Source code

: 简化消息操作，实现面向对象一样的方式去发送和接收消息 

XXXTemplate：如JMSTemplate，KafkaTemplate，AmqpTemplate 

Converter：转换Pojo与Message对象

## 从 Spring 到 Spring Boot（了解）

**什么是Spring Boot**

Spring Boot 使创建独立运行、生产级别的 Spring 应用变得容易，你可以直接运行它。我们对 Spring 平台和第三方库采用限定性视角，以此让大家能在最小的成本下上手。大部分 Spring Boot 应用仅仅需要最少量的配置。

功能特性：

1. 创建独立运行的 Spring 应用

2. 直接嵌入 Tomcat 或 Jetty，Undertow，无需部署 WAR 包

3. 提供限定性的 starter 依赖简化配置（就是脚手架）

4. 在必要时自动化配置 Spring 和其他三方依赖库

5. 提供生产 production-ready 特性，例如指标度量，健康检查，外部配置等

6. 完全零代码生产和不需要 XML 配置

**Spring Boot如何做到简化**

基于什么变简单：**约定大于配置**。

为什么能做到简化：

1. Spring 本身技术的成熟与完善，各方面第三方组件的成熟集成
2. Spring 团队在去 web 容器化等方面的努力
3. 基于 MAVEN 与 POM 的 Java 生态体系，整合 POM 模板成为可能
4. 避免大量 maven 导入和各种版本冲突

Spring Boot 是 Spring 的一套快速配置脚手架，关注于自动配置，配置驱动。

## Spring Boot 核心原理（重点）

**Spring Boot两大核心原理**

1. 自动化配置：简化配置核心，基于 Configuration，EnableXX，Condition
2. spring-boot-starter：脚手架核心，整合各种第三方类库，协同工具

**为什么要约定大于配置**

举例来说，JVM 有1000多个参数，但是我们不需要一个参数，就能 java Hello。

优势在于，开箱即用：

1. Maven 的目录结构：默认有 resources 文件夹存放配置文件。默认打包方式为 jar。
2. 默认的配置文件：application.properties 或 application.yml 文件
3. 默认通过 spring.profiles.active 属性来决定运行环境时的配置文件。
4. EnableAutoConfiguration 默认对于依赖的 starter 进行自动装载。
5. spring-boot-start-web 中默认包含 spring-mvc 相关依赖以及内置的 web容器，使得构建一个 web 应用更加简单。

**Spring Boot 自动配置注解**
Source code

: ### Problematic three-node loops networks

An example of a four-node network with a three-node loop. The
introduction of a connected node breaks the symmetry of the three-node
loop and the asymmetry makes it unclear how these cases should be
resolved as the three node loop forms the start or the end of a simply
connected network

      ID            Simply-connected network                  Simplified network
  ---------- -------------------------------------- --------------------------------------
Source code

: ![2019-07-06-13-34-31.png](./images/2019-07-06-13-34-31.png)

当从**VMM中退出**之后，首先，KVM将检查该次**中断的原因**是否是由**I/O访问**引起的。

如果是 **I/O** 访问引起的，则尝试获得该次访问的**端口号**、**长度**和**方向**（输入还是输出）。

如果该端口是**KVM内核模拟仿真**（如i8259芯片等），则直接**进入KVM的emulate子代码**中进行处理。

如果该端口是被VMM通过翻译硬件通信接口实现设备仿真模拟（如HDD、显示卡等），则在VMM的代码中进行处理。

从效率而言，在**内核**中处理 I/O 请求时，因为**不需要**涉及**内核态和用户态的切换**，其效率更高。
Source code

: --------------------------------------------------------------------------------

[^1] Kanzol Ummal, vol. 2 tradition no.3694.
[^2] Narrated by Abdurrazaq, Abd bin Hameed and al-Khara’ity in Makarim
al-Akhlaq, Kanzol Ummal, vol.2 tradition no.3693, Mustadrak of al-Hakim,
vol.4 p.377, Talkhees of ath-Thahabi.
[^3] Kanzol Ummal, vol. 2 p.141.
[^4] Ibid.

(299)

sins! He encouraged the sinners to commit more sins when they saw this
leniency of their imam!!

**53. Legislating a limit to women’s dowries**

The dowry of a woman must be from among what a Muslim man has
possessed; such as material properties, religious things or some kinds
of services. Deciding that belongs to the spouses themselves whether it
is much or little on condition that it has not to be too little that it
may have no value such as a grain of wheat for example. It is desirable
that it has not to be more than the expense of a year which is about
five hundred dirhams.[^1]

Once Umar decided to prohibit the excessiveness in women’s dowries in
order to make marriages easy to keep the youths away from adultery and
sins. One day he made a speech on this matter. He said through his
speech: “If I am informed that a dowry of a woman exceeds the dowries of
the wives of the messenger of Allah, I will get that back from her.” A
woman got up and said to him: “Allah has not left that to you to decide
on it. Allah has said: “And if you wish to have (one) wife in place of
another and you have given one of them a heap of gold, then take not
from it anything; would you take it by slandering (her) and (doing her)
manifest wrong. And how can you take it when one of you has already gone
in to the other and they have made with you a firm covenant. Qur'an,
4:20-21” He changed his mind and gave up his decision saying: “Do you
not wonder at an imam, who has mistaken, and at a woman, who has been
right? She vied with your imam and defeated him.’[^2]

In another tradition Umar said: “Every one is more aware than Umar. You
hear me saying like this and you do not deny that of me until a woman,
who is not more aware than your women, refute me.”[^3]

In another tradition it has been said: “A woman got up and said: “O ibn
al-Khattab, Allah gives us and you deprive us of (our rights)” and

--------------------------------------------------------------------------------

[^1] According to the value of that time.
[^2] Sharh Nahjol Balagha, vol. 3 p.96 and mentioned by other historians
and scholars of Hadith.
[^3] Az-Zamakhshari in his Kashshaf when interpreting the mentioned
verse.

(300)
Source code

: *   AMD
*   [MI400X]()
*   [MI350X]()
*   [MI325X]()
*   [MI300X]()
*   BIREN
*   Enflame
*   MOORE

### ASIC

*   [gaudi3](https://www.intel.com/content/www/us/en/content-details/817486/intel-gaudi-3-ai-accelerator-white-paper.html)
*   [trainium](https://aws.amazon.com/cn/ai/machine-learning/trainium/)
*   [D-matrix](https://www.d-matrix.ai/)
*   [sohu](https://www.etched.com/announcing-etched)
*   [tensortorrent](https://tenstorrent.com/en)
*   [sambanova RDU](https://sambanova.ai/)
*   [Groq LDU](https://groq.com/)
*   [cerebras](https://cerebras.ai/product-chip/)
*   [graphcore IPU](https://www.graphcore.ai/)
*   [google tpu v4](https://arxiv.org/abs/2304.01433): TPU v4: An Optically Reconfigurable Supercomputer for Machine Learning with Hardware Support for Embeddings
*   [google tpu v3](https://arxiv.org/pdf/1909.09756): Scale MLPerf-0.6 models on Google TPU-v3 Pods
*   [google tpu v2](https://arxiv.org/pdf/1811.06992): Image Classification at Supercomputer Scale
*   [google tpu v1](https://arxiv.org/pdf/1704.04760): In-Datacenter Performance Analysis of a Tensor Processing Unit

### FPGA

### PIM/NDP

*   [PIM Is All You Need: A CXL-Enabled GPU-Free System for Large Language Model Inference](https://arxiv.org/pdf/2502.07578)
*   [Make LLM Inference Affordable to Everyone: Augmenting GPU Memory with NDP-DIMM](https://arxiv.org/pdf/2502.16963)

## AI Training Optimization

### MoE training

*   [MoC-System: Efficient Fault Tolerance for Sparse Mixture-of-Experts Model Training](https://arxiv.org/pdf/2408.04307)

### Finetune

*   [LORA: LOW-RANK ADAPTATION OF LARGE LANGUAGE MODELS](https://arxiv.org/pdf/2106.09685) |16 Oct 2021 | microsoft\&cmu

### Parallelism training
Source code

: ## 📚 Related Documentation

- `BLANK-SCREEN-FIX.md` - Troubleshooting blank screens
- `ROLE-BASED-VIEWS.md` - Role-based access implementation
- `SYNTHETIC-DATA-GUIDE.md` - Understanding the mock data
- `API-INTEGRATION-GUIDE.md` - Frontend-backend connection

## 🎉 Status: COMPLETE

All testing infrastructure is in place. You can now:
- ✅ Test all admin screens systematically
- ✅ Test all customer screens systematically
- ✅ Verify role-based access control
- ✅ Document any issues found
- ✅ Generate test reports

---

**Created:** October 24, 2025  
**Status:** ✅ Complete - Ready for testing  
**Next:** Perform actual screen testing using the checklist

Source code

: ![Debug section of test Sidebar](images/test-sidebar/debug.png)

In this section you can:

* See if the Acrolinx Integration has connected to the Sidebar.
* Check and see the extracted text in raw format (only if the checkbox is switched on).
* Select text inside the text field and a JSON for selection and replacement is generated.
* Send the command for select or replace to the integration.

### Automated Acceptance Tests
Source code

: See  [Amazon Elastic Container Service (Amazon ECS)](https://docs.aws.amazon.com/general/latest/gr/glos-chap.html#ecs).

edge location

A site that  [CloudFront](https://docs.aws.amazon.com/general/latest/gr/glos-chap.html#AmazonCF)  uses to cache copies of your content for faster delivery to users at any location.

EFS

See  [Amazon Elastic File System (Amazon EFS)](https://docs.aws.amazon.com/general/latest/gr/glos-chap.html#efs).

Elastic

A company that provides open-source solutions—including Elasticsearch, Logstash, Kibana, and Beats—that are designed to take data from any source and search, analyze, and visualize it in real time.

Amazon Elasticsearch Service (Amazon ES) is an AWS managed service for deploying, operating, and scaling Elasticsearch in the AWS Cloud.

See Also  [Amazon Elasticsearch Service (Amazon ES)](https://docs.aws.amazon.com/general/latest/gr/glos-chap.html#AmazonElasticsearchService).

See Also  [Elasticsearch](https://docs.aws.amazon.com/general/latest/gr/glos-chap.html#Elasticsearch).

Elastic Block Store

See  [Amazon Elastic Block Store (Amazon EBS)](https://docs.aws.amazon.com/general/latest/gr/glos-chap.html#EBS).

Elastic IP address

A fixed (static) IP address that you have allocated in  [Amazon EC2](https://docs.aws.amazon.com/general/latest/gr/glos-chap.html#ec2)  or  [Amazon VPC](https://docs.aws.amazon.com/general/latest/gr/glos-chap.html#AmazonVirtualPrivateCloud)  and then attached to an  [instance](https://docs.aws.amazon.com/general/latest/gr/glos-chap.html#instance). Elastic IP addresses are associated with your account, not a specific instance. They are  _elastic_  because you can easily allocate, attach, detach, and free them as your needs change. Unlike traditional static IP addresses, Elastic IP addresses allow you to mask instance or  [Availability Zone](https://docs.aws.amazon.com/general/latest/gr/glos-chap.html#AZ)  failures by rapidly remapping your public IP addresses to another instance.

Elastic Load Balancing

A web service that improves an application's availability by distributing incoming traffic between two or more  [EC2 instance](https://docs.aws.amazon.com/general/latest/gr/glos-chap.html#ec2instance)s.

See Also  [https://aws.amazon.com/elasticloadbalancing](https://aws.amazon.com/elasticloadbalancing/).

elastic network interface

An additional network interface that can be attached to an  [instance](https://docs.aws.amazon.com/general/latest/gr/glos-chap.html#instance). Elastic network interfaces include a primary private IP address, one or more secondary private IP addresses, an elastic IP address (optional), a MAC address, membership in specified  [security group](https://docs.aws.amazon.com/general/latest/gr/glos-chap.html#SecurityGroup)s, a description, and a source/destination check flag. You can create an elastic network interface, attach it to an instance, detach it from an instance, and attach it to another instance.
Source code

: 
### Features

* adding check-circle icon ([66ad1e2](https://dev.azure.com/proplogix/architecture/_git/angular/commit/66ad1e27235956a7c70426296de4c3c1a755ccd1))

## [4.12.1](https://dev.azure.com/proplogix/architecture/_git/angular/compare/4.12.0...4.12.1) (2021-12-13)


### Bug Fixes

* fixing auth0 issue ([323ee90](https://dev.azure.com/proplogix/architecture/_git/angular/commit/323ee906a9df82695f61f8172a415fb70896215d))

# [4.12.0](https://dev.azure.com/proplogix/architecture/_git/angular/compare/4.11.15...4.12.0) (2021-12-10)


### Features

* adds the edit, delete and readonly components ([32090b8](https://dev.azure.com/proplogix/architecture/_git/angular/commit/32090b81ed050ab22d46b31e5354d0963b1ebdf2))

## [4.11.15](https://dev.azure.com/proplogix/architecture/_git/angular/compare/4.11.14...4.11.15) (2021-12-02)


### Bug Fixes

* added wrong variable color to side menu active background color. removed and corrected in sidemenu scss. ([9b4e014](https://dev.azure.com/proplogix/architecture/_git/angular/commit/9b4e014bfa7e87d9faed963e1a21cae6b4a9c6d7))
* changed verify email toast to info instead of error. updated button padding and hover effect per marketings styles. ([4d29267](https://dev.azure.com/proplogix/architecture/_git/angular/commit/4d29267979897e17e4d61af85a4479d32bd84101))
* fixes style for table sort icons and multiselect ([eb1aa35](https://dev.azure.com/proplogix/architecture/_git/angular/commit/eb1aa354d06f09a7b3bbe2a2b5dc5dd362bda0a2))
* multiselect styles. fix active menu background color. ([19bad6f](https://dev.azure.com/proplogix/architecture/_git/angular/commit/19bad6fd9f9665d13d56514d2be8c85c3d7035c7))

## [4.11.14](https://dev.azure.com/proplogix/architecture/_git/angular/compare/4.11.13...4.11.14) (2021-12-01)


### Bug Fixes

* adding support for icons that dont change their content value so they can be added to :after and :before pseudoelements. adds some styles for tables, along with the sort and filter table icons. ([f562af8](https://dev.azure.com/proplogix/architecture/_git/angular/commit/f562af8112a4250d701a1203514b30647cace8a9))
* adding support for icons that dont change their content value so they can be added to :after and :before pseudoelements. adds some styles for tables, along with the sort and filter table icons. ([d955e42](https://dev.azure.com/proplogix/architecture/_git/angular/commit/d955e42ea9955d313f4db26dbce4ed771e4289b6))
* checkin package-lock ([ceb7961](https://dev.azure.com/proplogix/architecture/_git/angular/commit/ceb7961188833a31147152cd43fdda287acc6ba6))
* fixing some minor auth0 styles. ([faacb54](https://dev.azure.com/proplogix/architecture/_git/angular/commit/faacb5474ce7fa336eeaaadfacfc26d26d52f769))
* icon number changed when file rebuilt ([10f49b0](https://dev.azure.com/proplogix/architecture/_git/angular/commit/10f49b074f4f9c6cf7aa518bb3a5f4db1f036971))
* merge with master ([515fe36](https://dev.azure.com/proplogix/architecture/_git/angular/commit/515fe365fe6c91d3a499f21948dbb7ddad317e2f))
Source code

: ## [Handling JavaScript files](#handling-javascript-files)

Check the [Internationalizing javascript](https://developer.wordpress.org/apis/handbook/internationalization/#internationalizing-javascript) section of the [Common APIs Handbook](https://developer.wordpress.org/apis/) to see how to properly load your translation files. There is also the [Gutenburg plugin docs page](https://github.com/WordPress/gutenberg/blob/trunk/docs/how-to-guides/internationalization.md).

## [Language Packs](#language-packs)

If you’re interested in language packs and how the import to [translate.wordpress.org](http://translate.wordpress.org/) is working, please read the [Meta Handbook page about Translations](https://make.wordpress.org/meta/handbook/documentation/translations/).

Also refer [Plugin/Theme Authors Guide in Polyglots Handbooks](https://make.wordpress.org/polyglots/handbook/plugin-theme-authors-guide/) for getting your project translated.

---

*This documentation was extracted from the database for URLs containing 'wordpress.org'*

□ □ □ □

**What this task involves**
Both the first line of the data above and the line with "4. 在必要时自动化配置 Spring 和其他三方依赖库" must be included; please return exactly those lines and the ones between them.

**Task result**
Source code

: 简化消息操作，实现面向对象一样的方式去发送和接收消息 

XXXTemplate：如JMSTemplate，KafkaTemplate，AmqpTemplate 

Converter：转换Pojo与Message对象

## 从 Spring 到 Spring Boot（了解）

**什么是Spring Boot**

Spring Boot 使创建独立运行、生产级别的 Spring 应用变得容易，你可以直接运行它。我们对 Spring 平台和第三方库采用限定性视角，以此让大家能在最小的成本下上手。大部分 Spring Boot 应用仅仅需要最少量的配置。

功能特性：

1. 创建独立运行的 Spring 应用

2. 直接嵌入 Tomcat 或 Jetty，Undertow，无需部署 WAR 包

3. 提供限定性的 starter 依赖简化配置（就是脚手架）

4. 在必要时自动化配置 Spring 和其他三方依赖库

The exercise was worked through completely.